[Stored dataset items]
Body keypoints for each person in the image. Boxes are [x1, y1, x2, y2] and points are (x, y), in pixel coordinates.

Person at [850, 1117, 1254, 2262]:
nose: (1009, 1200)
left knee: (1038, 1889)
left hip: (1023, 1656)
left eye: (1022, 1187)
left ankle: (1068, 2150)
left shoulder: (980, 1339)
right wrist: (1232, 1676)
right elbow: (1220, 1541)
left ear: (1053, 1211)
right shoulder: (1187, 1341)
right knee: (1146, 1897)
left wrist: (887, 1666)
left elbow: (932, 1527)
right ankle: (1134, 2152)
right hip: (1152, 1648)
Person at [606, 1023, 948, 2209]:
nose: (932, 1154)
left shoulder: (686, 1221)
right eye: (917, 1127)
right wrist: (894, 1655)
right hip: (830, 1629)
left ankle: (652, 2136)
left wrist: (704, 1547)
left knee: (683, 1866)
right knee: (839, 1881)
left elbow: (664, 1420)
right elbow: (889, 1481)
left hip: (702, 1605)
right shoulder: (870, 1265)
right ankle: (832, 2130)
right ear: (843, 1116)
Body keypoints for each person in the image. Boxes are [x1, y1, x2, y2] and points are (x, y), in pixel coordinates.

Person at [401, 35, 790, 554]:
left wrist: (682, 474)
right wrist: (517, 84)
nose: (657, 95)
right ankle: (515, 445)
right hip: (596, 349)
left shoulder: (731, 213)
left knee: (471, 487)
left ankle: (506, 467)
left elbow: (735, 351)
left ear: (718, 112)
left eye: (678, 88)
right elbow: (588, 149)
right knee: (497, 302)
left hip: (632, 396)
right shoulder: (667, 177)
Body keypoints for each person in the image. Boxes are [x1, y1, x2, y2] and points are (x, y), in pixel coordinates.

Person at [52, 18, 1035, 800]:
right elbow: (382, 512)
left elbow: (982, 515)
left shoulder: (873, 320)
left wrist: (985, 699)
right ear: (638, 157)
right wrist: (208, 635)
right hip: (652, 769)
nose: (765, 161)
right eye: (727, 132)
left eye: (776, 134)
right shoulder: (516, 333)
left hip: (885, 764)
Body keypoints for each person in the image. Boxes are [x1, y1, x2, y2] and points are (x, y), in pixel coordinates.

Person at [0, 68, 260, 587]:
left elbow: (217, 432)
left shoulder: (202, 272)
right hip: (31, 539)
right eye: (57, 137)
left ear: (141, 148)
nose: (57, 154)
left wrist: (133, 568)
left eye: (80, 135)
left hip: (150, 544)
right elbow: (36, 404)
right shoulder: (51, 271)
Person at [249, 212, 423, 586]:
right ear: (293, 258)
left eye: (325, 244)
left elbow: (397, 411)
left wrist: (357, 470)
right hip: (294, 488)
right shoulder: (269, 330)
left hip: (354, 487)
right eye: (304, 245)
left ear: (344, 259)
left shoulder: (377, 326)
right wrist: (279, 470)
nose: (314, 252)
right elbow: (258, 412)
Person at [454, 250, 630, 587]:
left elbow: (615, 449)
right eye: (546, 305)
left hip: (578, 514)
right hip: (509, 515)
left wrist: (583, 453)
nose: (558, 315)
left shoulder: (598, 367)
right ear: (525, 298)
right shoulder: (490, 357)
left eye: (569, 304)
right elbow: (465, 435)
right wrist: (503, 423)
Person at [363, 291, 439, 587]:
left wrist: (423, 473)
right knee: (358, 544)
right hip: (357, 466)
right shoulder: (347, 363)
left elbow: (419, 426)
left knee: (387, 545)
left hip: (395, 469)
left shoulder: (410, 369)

▶ **What this task involves**: The required answer is each line of the data in which the word "knee" appears.

▶ **Completed exercise**:
left knee: (1038, 1889)
right knee: (1146, 1897)
left knee: (683, 1866)
right knee: (839, 1881)
left knee: (471, 487)
right knee: (497, 302)
right knee: (358, 544)
left knee: (387, 545)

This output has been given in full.